Written task. What is needed is an exact reproduction of the lines in the records below, starting at the line with "I’m anxious to" and ending at the line with "buildings throughout Sidmouth, supporting", both included, and nothing else; pictures stay out.
■ ■ ■ ■ ■
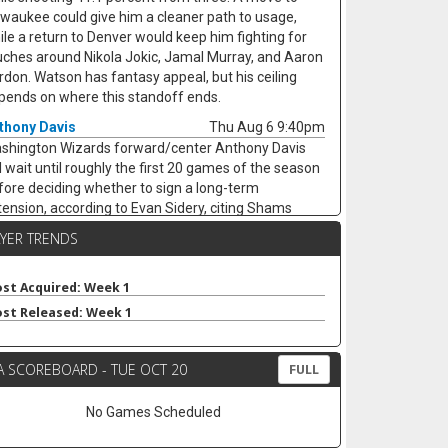
lwaukee could give him a cleaner path to usage,
ile a return to Denver would keep him fighting for
uches around Nikola Jokic, Jamal Murray, and Aaron
rdon. Watson has fantasy appeal, but his ceiling
pends on where this standoff ends.
thony Davis
Thu Aug 6 9:40pm
shington Wizards forward/center Anthony Davis
ll wait until roughly the first 20 games of the season
fore deciding whether to sign a long-term
tension, according to Evan Sidery, citing Shams
rania. Davis is eligible for a four-year deal worth
AYER TRENDS
ound $275 million, but his health and Washington's
rly competitiveness are major swing factors. The
-time All-Star has not played for the Wizards since
st Acquired: Week 1
riving from Dallas at the trade deadline and
st Released: Week 1
peared in just 20 games last season, averaging 20.4
ints, 11.1 rebounds, 2.8 assists, and 1.7 blocks. He
A SCOREBOARD - TUE OCT 20
mains an elite per-game fantasy option, but the
FULL
jury risk and possible title-contender preference
p his floor shaky.
No Games Scheduled
ke Nnaji
Thu Aug 6 9:30pm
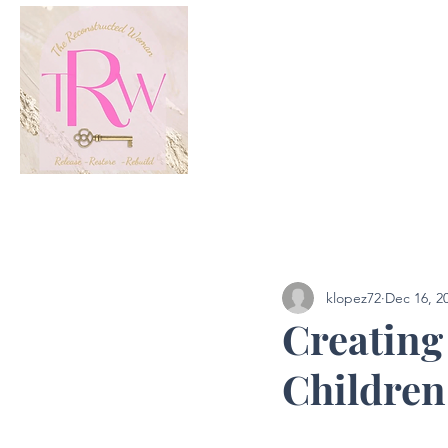
All Posts
Podcast
klopez72
Dec 16, 2
Creating
Children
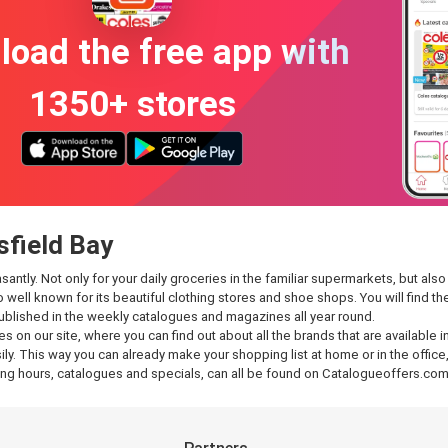
oad the free app with
1350+ stores
sfield Bay
tly. Not only for your daily groceries in the familiar supermarkets, but also f
so well known for its beautiful clothing stores and shoe shops. You will find
published in the weekly catalogues and magazines all year round.
es on our site, where you can find out about all the brands that are available
y. This way you can already make your shopping list at home or in the office,
g hours, catalogues and specials, can all be found on Catalogueoffers.com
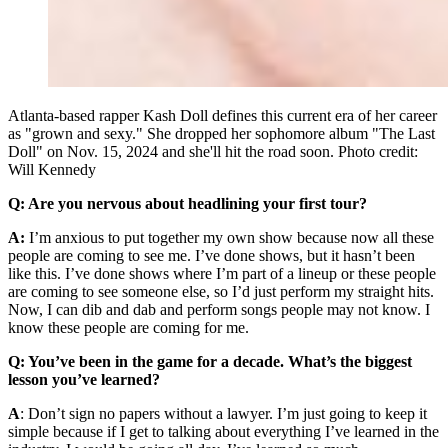
Atlanta-based rapper Kash Doll defines this current era of her career
as "grown and sexy." She dropped her sophomore album "The Last
Doll" on Nov. 15, 2024 and she'll hit the road soon. Photo credit:
Will Kennedy
Q: Are you nervous about headlining your first tour?
A:
I’m anxious to put together my own show because now all these
people are coming to see me. I’ve done shows, but it hasn’t been
like this. I’ve done shows where I’m part of a lineup or these people
are coming to see someone else, so I’d just perform my straight hits.
Now, I can dib and dab and perform songs people may not know. I
know these people are coming for me.
Q: You’ve been in the game for a decade. What’s the biggest
lesson you’ve learned?
A
: Don’t sign no papers without a lawyer. I’m just going to keep it
simple because if I get to talking about everything I’ve learned in the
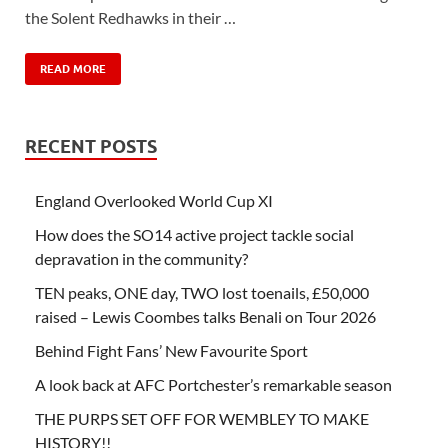
the Solent Redhawks in their …
READ MORE
RECENT POSTS
England Overlooked World Cup XI
How does the SO14 active project tackle social
depravation in the community?
TEN peaks, ONE day, TWO lost toenails, £50,000
raised – Lewis Coombes talks Benali on Tour 2026
Behind Fight Fans’ New Favourite Sport
A look back at AFC Portchester’s remarkable season
THE PURPS SET OFF FOR WEMBLEY TO MAKE
HISTORY!!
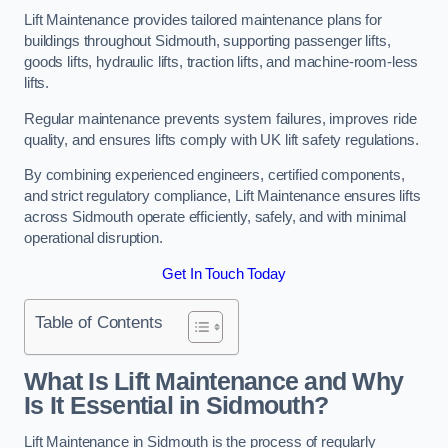
Lift Maintenance provides tailored maintenance plans for
buildings throughout Sidmouth, supporting passenger lifts,
goods lifts, hydraulic lifts, traction lifts, and machine-room-less
lifts.
Regular maintenance prevents system failures, improves ride
quality, and ensures lifts comply with UK lift safety regulations.
By combining experienced engineers, certified components,
and strict regulatory compliance, Lift Maintenance ensures lifts
across Sidmouth operate efficiently, safely, and with minimal
operational disruption.
Get In Touch Today
Table of Contents
What Is Lift Maintenance and Why
Is It Essential in Sidmouth?
Lift Maintenance in Sidmouth is the process of regularly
■ ■ ■ ■ ■
Solution.
I’m anxious to put together my own show because now all these
people are coming to see me. I’ve done shows, but it hasn’t been
like this. I’ve done shows where I’m part of a lineup or these people
are coming to see someone else, so I’d just perform my straight hits.
Now, I can dib and dab and perform songs people may not know. I
know these people are coming for me.
Q: You’ve been in the game for a decade. What’s the biggest
lesson you’ve learned?
A
: Don’t sign no papers without a lawyer. I’m just going to keep it
simple because if I get to talking about everything I’ve learned in the
the Solent Redhawks in their …
READ MORE
RECENT POSTS
England Overlooked World Cup XI
How does the SO14 active project tackle social
depravation in the community?
TEN peaks, ONE day, TWO lost toenails, £50,000
raised – Lewis Coombes talks Benali on Tour 2026
Behind Fight Fans’ New Favourite Sport
A look back at AFC Portchester’s remarkable season
THE PURPS SET OFF FOR WEMBLEY TO MAKE
HISTORY!!
Lift Maintenance provides tailored maintenance plans for
buildings throughout Sidmouth, supporting passenger lifts,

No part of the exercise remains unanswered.